PITTSBURG -- The Ambrose Recreation and Park District is taking the plunge.

Directors approved a design concept last week for a $1.5 million rehabilitation of the long-neglected aquatic center and swimming pool at Ambrose Park.

Architects with Siegfried Engineering presented a pair of options at a July 10 meeting. Both options included dividing the existing pool with a wall to create a 25-yard-long pool for lap swimming and an 8-yard-long shallow pool for children, seniors and swimming lessons -- a desire expressed by the community during four meetings last year.

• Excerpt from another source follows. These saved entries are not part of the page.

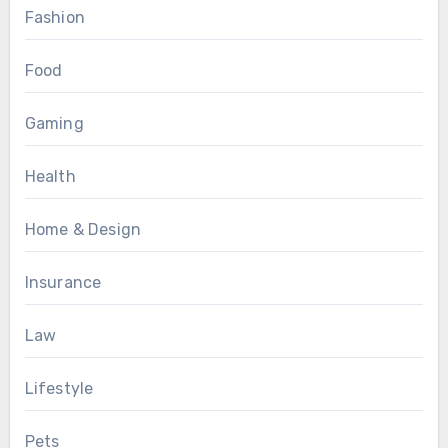
Fashion
Food
Gaming
Health
Home & Design
Insurance
Law
Lifestyle
Pets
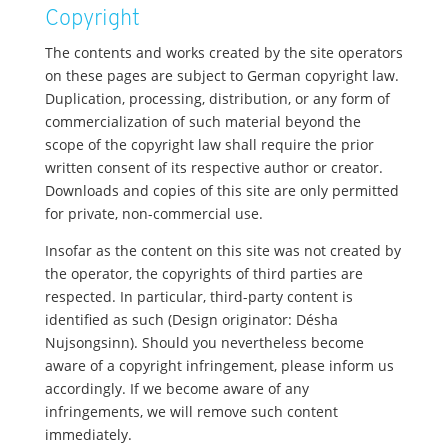
Copyright
The contents and works created by the site operators
on these pages are subject to German copyright law.
Duplication, processing, distribution, or any form of
commercialization of such material beyond the
scope of the copyright law shall require the prior
written consent of its respective author or creator.
Downloads and copies of this site are only permitted
for private, non-commercial use.
Insofar as the content on this site was not created by
the operator, the copyrights of third parties are
respected. In particular, third-party content is
identified as such (Design originator: Désha
Nujsongsinn). Should you nevertheless become
aware of a copyright infringement, please inform us
accordingly. If we become aware of any
infringements, we will remove such content
immediately.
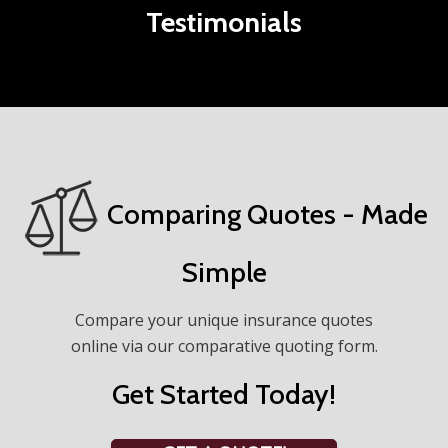
Testimonials
Comparing Quotes - Made
Simple
Compare your unique insurance quotes
online via our comparative quoting form.
Get Started Today!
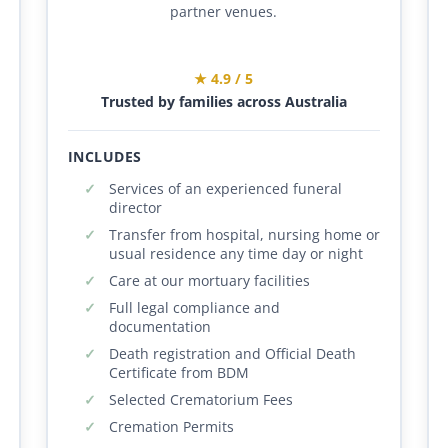
partner venues.
★ 4.9 / 5
Trusted by families across Australia
INCLUDES
Services of an experienced funeral
director
Transfer from hospital, nursing home or
usual residence any time day or night
Care at our mortuary facilities
Full legal compliance and
documentation
Death registration and Official Death
Certificate from BDM
Selected Crematorium Fees
Cremation Permits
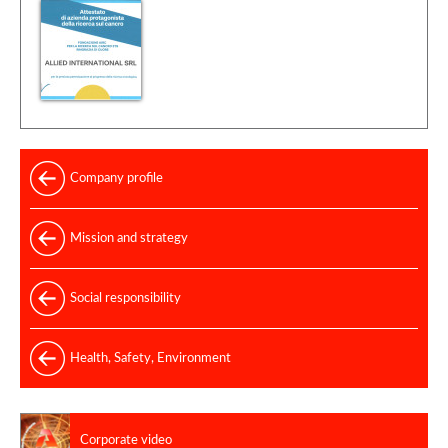
Company profile
Mission and strategy
Social responsibility
Health, Safety, Environment
Corporate video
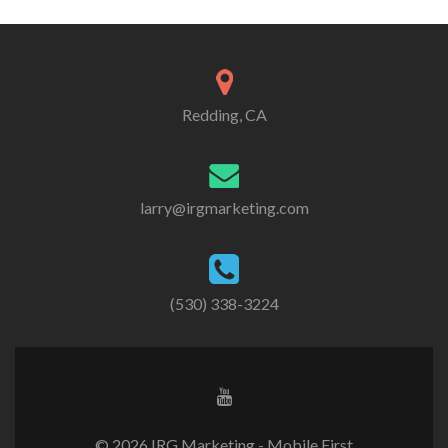
Redding, CA
larry@irgmarketing.com
(530) 338-3224
© 2026 IRG Marketing - Mobile First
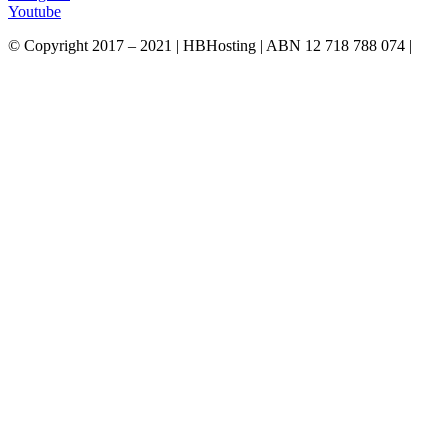
Youtube
© Copyright 2017 – 2021 | HBHosting | ABN 12 718 788 074 |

Jim McClennand, Siegfried's director of architecture, explained the project will upgrade the plumbing in the bathhouse, improve handicapped accessibility and bring the pool's drains and cement up to code compliance.

The existing eight-lane lap pool closed in 2009 for safety reasons.

The option favored by the board includes relocation of the chemical pumphouse, adds recreational space inside the center and near the pool, and may include synthetic turf and wrought-iron fencing.

Board members liked the notion of having flexibility on some items without sending the project over budget, noting that they could add or subtract options depending on the contractor bids.

"We want to get the most for our money. But, I think maybe we can cut back on the trees or some of the fancy stuff that make our costs go up," board member Judy Dawson said. "When it's all and done, and we get more money down the pike, we can add to that."

Siegfried will now prepare documents to put the project out to bid by early fall, Ambrose general manager Doug Long said. Noting there is a tight timeline, the board's go-ahead will allow the pool's reopening by next Memorial Day, he said.

Ambrose Park, located near Highway 4 and Bailey Road, is within Pittsburg city limits, but the park is owned and maintained by the Ambrose Recreation and Park District. About 90 percent of the district is in Bay Point.

Ambrose directors originally supported replacing the lap pool with a 18-inch deep children's pool, saying that it would have less maintenance costs.

The plan was turned back when construction bid came in about $700,000 higher than available funding.

Residents attending the July 10 meeting lauded the pool design.

Bay Point resident Cecilia Ramirez said in Spanish that the community has been talking about the project for over a year and she doesn't want to "see another year of more talking."

Lifelong resident and community activist Jovana Vasquez said this give families a sorely needed option for a place to take their children that is close to home.

"There is a need for more activities where families can take their kids and feel safe," she said.

Vasquez also likes an idea that came up of local youth groups creating a mural on the renovated building. "It could give them ownership and a sense of pride," she said.